_Work request_
Below are entries; copy exactly the lines from the one with "M145 793 156 807" through the one with "<!-- rail casing -->", both included, and leave out the rest.

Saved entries

* * *

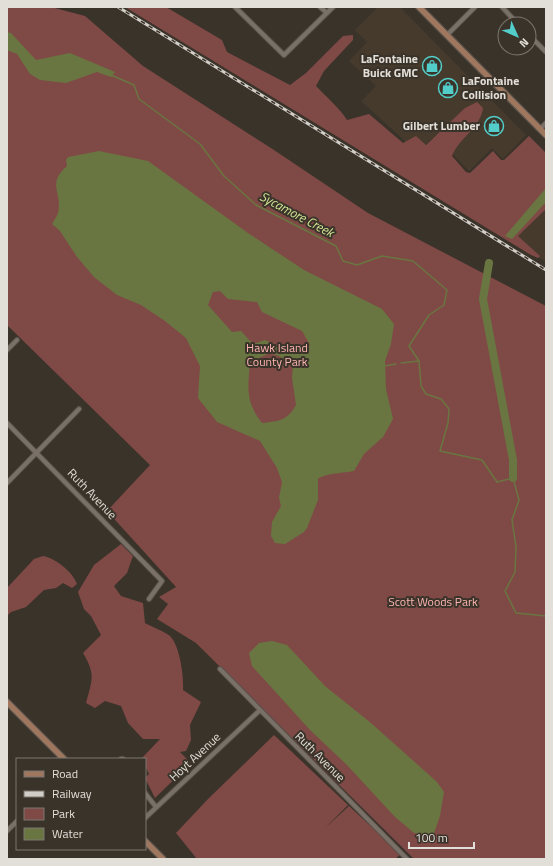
<svg xmlns="http://www.w3.org/2000/svg" width="553" height="866" font-family="'Titillium Web',sans-serif">
  <style>
    .built { fill: #463a2c }
    .green { fill: #7f4946 }
    .water { fill: #6a7641; fill-rule: evenodd }
    .lines { fill: none; stroke-linecap: round; stroke-linejoin: round }
    .stream { stroke: #6a7641; stroke-width: 1.5 }
    .river { stroke: #6a7641; stroke-width: 8 }
    .street-casing { stroke: #575149; stroke-width: 6 }
    .secondary-casing { stroke: #575149; stroke-width: 8 }
    .street { stroke: #797167; stroke-width: 4 }
    .secondary { stroke: #9e775e; stroke-width: 5.5 }
    .rail-casing { stroke: #d1cdc7; stroke-width: 3 }
    .rail { stroke: #3a332a; stroke-width: 1.5; stroke-dasharray: 4.5; stroke-linecap: butt }
    .labels { text-anchor: middle; stroke-width: 4; stroke-linejoin: round; paint-order: stroke }
    .poi-label { font-size: 12px; font-weight: bold; fill: #e2ded8; stroke: #3a332a; text-anchor: end }
    .park-label { font-size: 12px; fill: #feb5b0; stroke: #3a332a }
    .street-label { font-size: 12px; fill: #e2ded8; stroke: #3a332a }
    .water-label { font-size: 13px; font-style: italic; fill: #d3e795; stroke: #3a332a }
  </style>
  <rect width="100%" height="100%" fill="#3a332a"/>
  <!-- built -->
  <path class="built" d="M378 7H400L526 135 503 159 492 148 469 171 435 136 417 152 361 101 376 86 349 61 367 42 355 30Z
    M546 185V262L510 239Z"/>
  <!-- green -->
  <path class="green" d="M7 7H51L85 16 143 66 274 150 368 213 546 306V859H414L196 643 157 619 168 604 159 597 176 587 107 511 150 465 7 325Z
    M125 7H166L222 40 227 52 290 85 306 73 343 36 353 35V40L324 71 316 86C327 98 339 107 347 120L369 114 403 143 416 136 426 145 465 108 477 102 483 108C481 127 459 138 452 156L466 172 470 173 493 151 501 160H504L529 136 546 153V209L518 236 540 256 538 258 531 255Z
    M121 544 133 556 127 573 114 586 121 596 143 603 145 623C152 627 164 631 170 636 180 646 184 677 183 690L201 702 190 725 191 740 186 751 180 752 191 763 155 798 145 778 149 774 145 766V759L142 758 160 739H143L128 723 121 706 105 701 95 708 86 703C92 680 96 675 83 653L101 635 91 616 84 609 78 592 94 565Z
    M43 556C55 558 73 572 77 584L72 588 63 583 56 588 44 590 26 607 11 612 7 616V588L34 559Z
    M274 735 348 805 325 828 349 806 401 854 395 859H197L176 833 208 799Z"/>
  <!-- water -->
  <path class="water" d="M7 32 11 33 36 60 70 53 115 72 111 77 97 72 66 83 40 80 30 74 17 54 7 50Z
    M99 151 148 161 248 233 304 270 382 309 394 324 391 344 385 361 386 389 393 419 383 437 364 454 354 471C345 473 325 473 318 479V500L307 528 304 532 285 544 275 543 271 536 272 522 281 506 279 498 282 482 277 468 260 441 217 422 198 398 200 366 186 338 165 321 141 305 117 295 94 277 77 257 60 231 52 224C54 220 57 217 58 213 63 193 46 184 67 166L66 160 68 157ZM220 291 228 299 257 302 262 312 302 331 310 345C291 356 284 349 265 340L253 344 241 331 232 332 208 305 213 292ZM270 353 279 356 293 366 292 378 296 405C287 421 279 421 262 423 245 401 248 388 250 362Z
    M546 188V202L512 239 505 236Z
    M272 641 287 645 325 686 371 723 437 782 444 792 440 816 433 836 414 833 395 817 347 765 310 730 252 666 249 653 259 643Z"/>
  <g class="lines">
    <!-- stream -->
    <path class="stream" d="M111 75 134 85 139 99 200 144 224 176 256 205 336 246 343 261 357 265 382 256 413 261 447 290 444 305 429 315 409 346 419 361 421 386 426 394 441 399 449 409 448 423 440 451 482 460 497 482 513 478 519 500 512 520 516 547 515 572 505 591 516 613 546 616
      M401 363 419 361
      M384 366 396 364"/>
    <!-- river -->
    <path class="river" d="M489 263 483 299 513 460V478"/>
    <defs>
      <path id="street" d="M235 7 284 55 333 7
        M320 7 327 13
        M502 7 518 24
        M447 35 475 7
        M529 35 546 52
        M540 129 546 123
        M7 350 17 340
        M7 423 162 581 149 599
        M7 483 79 409
        M220 669 407 859
        M121 759H123
        M145 793 156 807
        M145 818 259 711
        M7 831 17 821"/>
      <path id="secondary" d="M419 7 546 135
        M7 702 64 759
        M145 841 163 859"/>
    </defs>
    <!-- street casing -->
    <use href="#street" class="street-casing"/>
    <!-- secondary casing -->
    <use href="#secondary" class="secondary-casing"/>
    <!-- street -->
    <use href="#street" class="street"/>
    <!-- secondary -->
    <use href="#secondary" class="secondary"/>
    <defs>
      <path id="rail" d="M118 7 546 270"/>
    </defs>
    <!-- rail casing -->
    <use href="#rail" class="rail-casing"/>
    <!-- rail -->
    <use href="#rail" class="rail"/>
  </g>
  <!-- icons -->
  <defs>
    <symbol id="shop-ring" viewBox="-11 -11 22 22"><circle r="9.5" fill="#3a332a" stroke="#53cdc9" stroke-width="1.5"/><path d="M-5-2.5h2.3a2.7 3.5 0 0 1 5.4 0H5L5.5 6h-11ZM-1.5-2.5h3a1.5 2.3 0 0 0-3 0Z" fill="#53cdc9"/></symbol>
  </defs>
  <g fill-rule="evenodd">
    <use href="#shop-ring" x="421" y="55" width="22" height="22"/>
    <use href="#shop-ring" x="437" y="77" width="22" height="22"/>
    <use href="#shop-ring" x="483" y="115" width="22" height="22"/>
  </g>
  <g class="labels">
    <!-- poi labels -->
    <g class="poi-label">
      <text x="418" y="63">LaFontaine<tspan x="418" dy="14">Buick GMC</tspan></text>
      <text x="462" y="85" text-anchor="start">LaFontaine<tspan x="462" dy="14">Collision</tspan></text>
      <text x="480" y="130">Gilbert Lumber</text>
    </g>
    <!-- park labels -->
    <g class="park-label">
      <text x="277" y="352">Hawk Island<tspan x="277" dy="14">County Park</tspan></text>
      <text x="433" y="606">Scott Woods Park</text>
    </g>
    <!-- street labels -->
    <g class="street-label">
      <text transform="translate(92 494) rotate(46)" y="4">Ruth Avenue</text>
      <text transform="translate(195 757) rotate(-43)" y="4">Hoyt Avenue</text>
      <text transform="translate(320 757) rotate(45)" y="4">Ruth Avenue</text>
    </g>
    <!-- water labels -->
    <g class="water-label">
      <text transform="translate(297 214) rotate(28)" y="5">Sycamore Creek</text>
    </g>
  </g>
  <!-- border -->
  <rect width="553" height="866" fill="none" stroke="#e2ded8" stroke-width="16"/>
  <!-- legend -->
  <rect x="16" y="758" width="130" height="92" fill="#3a332a" stroke="#7d7770"/>
  <rect x="24" y="771" width="20" height="6" fill="#9e775e" stroke="#7d7770"/>
  <text x="52" y="778" font-size="12" fill="#e2ded8">Road</text>
  <rect x="24" y="791" width="20" height="6" fill="#d1cdc7" stroke="#7d7770"/>
  <text x="52" y="798" font-size="12" fill="#e2ded8">Railway</text>
  <rect x="24" y="808" width="20" height="12" fill="#7f4946" stroke="#7d7770"/>
  <text x="52" y="818" font-size="12" fill="#e2ded8">Park</text>
  <rect x="24" y="828" width="20" height="12" fill="#6a7641" stroke="#7d7770"/>
  <text x="52" y="838" font-size="12" fill="#e2ded8">Water</text>
  <!-- north arrow -->
  <g transform="translate(517 36) rotate(135)"><circle r="19" fill="#3a332a" stroke="#7d7770"/>
  <path d="M0-3L7 15L0 10L-7 15Z" fill="#53cdc9"/>
  <text y="-6" font-size="11" font-weight="bold" text-anchor="middle" fill="#e2ded8">N</text>
  </g>
  <!-- scale -->
  <path d="M409 842v6h65v-6" fill="none" stroke="#e2ded8" stroke-width="2"/>
  <text x="415" y="842" font-size="12" fill="#e2ded8" stroke="#3a332a" stroke-width="3" paint-order="stroke">100 m</text>
</svg>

* * *

_Exercise result_
        M145 793 156 807
        M145 818 259 711
        M7 831 17 821"/>
      <path id="secondary" d="M419 7 546 135
        M7 702 64 759
        M145 841 163 859"/>
    </defs>
    <!-- street casing -->
    <use href="#street" class="street-casing"/>
    <!-- secondary casing -->
    <use href="#secondary" class="secondary-casing"/>
    <!-- street -->
    <use href="#street" class="street"/>
    <!-- secondary -->
    <use href="#secondary" class="secondary"/>
    <defs>
      <path id="rail" d="M118 7 546 270"/>
    </defs>
    <!-- rail casing -->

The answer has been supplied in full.